The haphazard manner in which most trials begin, it’s fair to say, does cry out for rigor and discipline and line-by-line examination of budgets and protocols in a systematic way. That’s something both Fast Track and ClearTrial offer, and which in some cases can lead to more realistic timelines and budgets for all concerned.

Authoring + EDC

The former head of Fast Track, Ed Seguine, is now general manager of the trial planning solutions group at Medidata. He describes the company’s “Designer” software as a clinical trial-oriented, document-authoring application.
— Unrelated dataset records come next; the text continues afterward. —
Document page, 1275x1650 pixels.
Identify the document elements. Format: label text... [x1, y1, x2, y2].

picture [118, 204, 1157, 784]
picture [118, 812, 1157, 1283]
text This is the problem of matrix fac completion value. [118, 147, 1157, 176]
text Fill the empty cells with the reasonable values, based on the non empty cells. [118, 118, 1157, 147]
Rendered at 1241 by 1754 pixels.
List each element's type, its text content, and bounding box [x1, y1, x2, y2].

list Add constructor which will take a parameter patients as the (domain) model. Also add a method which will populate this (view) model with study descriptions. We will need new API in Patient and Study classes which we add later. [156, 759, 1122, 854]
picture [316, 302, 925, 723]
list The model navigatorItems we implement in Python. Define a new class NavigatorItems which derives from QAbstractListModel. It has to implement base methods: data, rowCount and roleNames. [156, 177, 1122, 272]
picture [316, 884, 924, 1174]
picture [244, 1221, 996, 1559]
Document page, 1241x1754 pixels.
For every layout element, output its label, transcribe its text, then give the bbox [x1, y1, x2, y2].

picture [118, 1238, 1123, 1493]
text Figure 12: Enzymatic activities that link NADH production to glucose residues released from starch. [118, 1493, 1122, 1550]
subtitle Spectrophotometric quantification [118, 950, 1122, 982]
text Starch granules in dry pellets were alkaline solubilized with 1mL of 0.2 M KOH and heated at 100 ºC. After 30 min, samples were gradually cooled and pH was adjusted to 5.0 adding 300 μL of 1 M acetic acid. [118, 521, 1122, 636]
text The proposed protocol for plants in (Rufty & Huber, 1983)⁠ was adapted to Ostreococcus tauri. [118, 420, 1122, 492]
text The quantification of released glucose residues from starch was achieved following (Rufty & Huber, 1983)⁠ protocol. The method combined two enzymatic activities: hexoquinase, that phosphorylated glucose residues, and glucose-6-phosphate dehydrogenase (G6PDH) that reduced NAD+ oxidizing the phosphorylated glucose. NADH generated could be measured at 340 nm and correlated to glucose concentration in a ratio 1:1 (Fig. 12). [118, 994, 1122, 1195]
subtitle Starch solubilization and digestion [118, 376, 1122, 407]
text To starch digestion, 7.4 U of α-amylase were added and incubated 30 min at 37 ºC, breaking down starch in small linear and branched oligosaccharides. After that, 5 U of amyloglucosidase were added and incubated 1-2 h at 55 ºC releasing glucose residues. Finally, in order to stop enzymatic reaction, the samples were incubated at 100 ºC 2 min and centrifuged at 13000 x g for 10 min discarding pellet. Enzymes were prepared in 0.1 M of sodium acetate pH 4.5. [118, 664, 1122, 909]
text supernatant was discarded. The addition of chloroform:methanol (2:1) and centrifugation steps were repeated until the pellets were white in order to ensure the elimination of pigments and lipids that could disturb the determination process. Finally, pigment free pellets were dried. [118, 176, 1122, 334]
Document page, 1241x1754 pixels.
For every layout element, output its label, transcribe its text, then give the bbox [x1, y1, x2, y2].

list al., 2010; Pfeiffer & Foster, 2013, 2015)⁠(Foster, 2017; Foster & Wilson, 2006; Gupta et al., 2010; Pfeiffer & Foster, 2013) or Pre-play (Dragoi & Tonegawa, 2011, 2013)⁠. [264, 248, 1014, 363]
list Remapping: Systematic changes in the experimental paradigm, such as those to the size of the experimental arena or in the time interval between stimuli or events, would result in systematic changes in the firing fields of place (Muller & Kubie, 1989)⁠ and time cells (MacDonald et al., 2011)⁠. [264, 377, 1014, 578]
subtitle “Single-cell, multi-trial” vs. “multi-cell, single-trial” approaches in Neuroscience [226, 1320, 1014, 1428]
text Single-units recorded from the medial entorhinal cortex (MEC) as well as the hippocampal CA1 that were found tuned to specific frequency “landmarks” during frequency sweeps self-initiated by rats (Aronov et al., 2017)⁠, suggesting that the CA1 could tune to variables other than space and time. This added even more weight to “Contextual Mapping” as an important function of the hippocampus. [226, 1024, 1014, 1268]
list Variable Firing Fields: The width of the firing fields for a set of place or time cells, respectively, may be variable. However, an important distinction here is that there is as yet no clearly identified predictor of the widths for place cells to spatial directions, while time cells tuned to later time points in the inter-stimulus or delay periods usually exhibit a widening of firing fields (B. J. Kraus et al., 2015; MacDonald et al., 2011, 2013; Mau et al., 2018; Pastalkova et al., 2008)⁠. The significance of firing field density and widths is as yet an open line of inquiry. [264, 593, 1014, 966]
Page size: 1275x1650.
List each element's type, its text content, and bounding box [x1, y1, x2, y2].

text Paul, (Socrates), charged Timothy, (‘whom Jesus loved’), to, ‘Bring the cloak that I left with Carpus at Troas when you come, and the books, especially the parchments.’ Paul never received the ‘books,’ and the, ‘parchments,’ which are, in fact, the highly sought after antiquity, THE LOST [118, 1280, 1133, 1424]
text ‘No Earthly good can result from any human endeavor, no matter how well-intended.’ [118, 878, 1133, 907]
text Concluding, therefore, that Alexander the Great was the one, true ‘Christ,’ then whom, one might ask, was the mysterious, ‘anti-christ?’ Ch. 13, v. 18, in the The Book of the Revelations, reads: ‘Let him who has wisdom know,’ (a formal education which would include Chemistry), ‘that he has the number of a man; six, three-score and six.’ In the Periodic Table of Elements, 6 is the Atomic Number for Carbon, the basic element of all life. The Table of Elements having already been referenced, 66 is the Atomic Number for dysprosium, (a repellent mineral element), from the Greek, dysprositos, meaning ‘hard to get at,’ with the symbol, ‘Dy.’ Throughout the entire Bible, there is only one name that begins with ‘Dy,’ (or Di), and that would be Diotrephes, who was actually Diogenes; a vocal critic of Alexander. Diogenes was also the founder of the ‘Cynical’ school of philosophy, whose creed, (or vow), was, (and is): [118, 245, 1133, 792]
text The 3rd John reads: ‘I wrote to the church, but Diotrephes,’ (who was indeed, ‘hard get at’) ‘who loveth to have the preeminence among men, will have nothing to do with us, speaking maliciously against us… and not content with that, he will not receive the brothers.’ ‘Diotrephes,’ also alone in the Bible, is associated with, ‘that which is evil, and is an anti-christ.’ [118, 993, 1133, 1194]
Other trial-planning software, he says, requires human or manual interpretation of text. “They all depend on the study documents and interpretations of those documents,” he says. “What our tool does is put a structured way of putting the document so that all the other systems are also populated.”

The company’s databases and software, Seguine takes pains to say, are not used to arm-wrestle suppliers with the goal of extracting lower prices. Rather his firm has tried to provide line-by-line insight into projects that can become highly complex and involved. “There are so many moving variables in there,” he says of the typical trial protocol. “It’s a way of understanding your thought process.”

Another co-founder of Medidata, chief technology officer Glen de Vries, is a proponent of making things as easy as possible for sponsors. The marriage of the Medidata and Fast Track systems will expedite that typically lengthy study-setup process, he says. “It’s a complement to everything we’ve done in EDC. You can go from a structured protocol and flow all of that meta information directly into EDC and other downstream systems.”